Il y a des échanges diplomatiques, et il y a des règlements de comptes. Celui de ce mercredi entre Ankara et Jérusalem appartient clairement à la seconde catégorie. Le Premier ministre Benjamin Netanyahou a réagi avec une vivacité inhabituellement directe aux déclarations du président turc Recep Tayyip Erdogan, qui avait affirmé qu’« Israël menaçait l’humanité » et que ses opérations militaires en Syrie et au Liban constituaient une menace pour la Turquie elle-même.
La réponse de Netanyahou ne s’est pas embarrassée de circonlocutions diplomatiques : « Le dictateur antisémite Erdogan, qui commet un génocide contre les Kurdes, soutient l’organisation terroriste Hamas, opprime les membres de son peuple et emprisonne ses opposants politiques, est le dernier à pouvoir faire la morale à l’État d’Israël. »
Le Premier ministre a ajouté que l’État d’Israël et Tsahal, qu’il qualifie de « l’armée la plus morale du monde », continueraient d’agir avec force contre l’Iran et ses auxiliaires qui menacent le Moyen-Orient et le monde entier.
La passe d’armes entre Netanyahou et Erdogan n’est pas nouvelle — elle s’est répétée à intervalles réguliers depuis des années, chaque nouvelle montée de tension régionale servant de prétexte à une nouvelle salve.
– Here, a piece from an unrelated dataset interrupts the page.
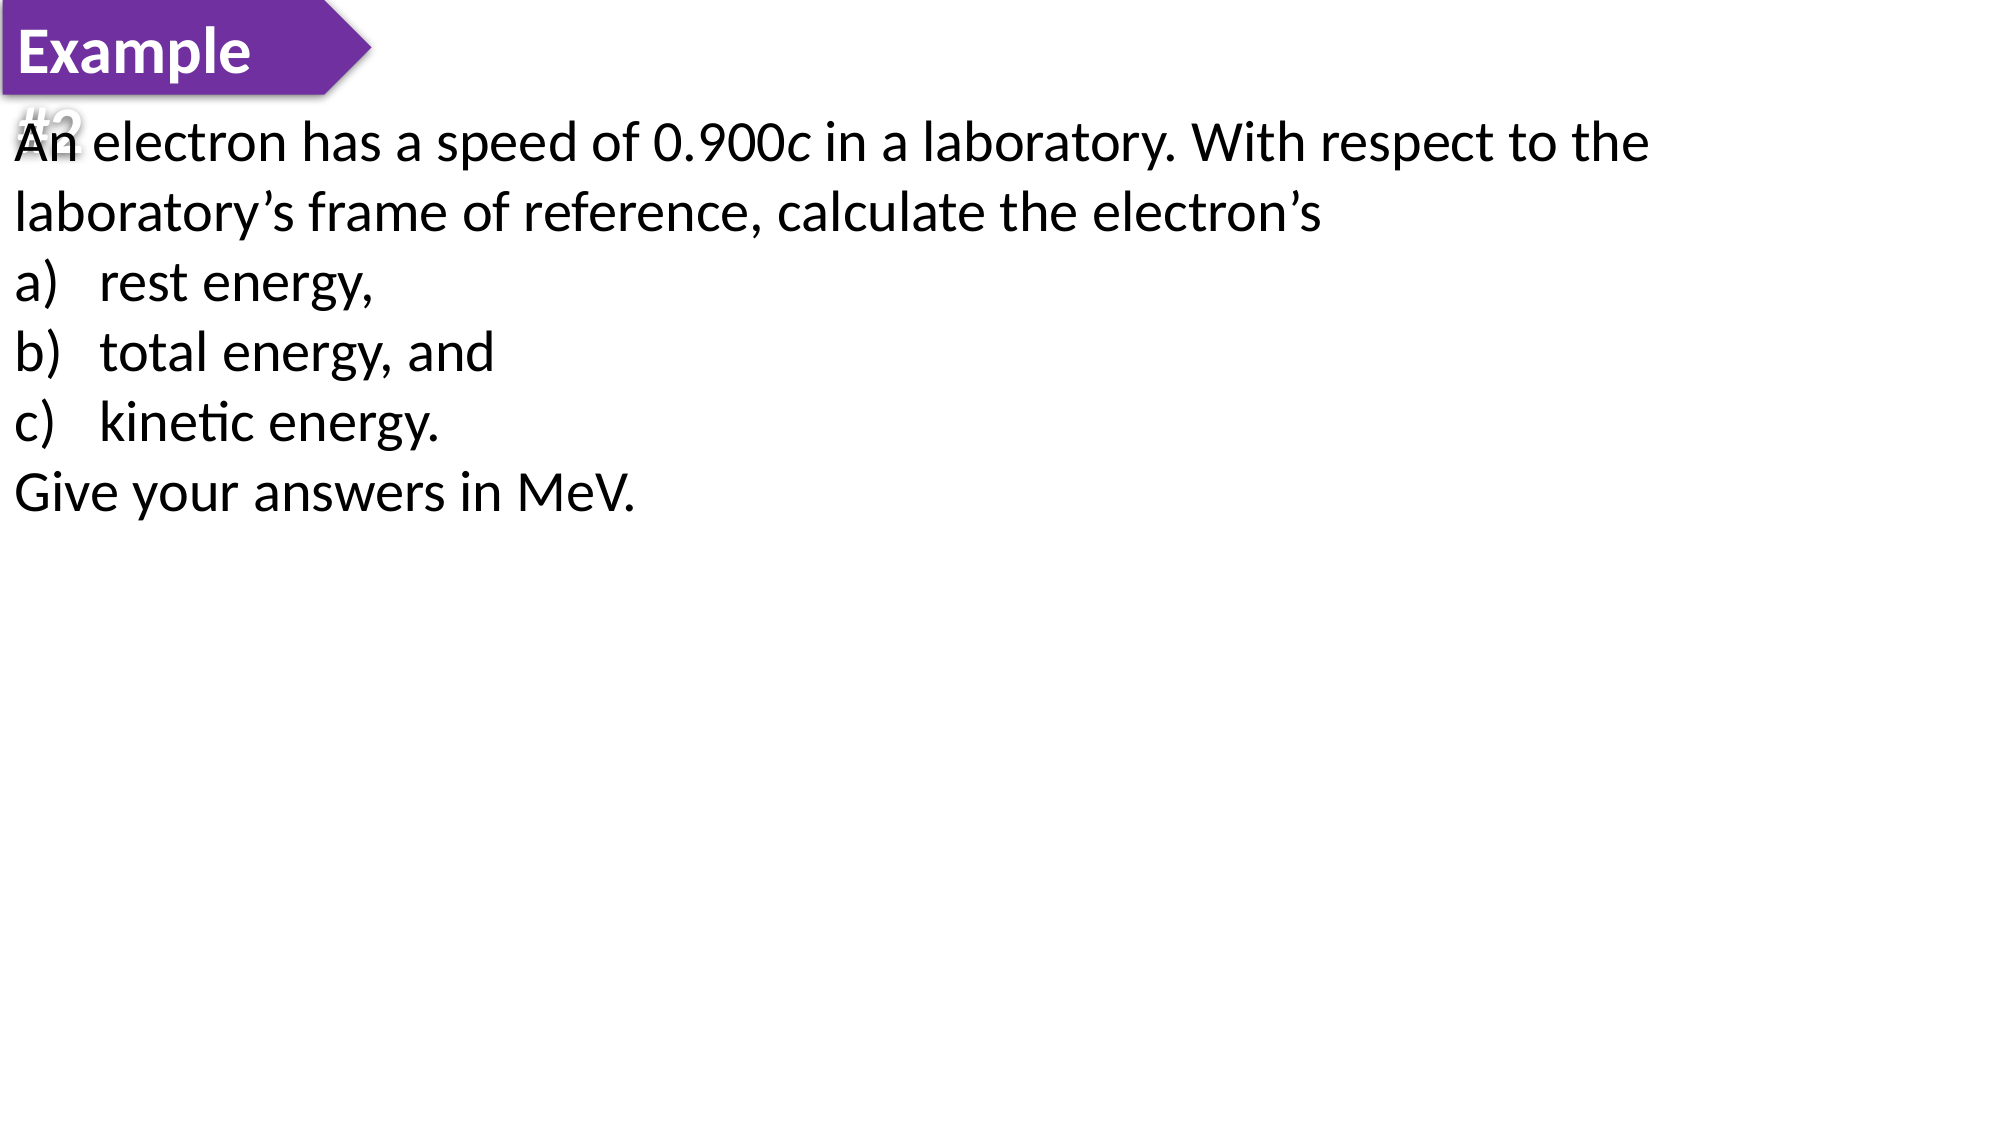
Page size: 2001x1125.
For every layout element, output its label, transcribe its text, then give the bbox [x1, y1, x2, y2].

Mais le contexte de juin 2026 lui confère une charge particulière : Israël sort d’une guerre ouverte contre l’Iran, ses forces continuent d’opérer en Syrie et au Liban, et la Turquie, qui partage une frontière avec la Syrie et des intérêts contradictoires avec Israël dans la région, cherche à peser sur la définition de l’ordre post-conflit.
La référence d’Erdogan aux opérations israéliennes en Syrie comme constituant une « menace pour la Turquie » s’inscrit dans une logique de compétition d’influence sur un territoire syrien en recomposition, où Ankara tente depuis des années d’éliminer toute présence kurde structurée — combat que Netanyahou retourne précisément contre lui en évoquant le génocide des Kurdes. Un miroir tendu avec une efficacité rhétorique certaine, dans un duel où les deux dirigeants se sont depuis longtemps habitués à ne pas faire de quartier.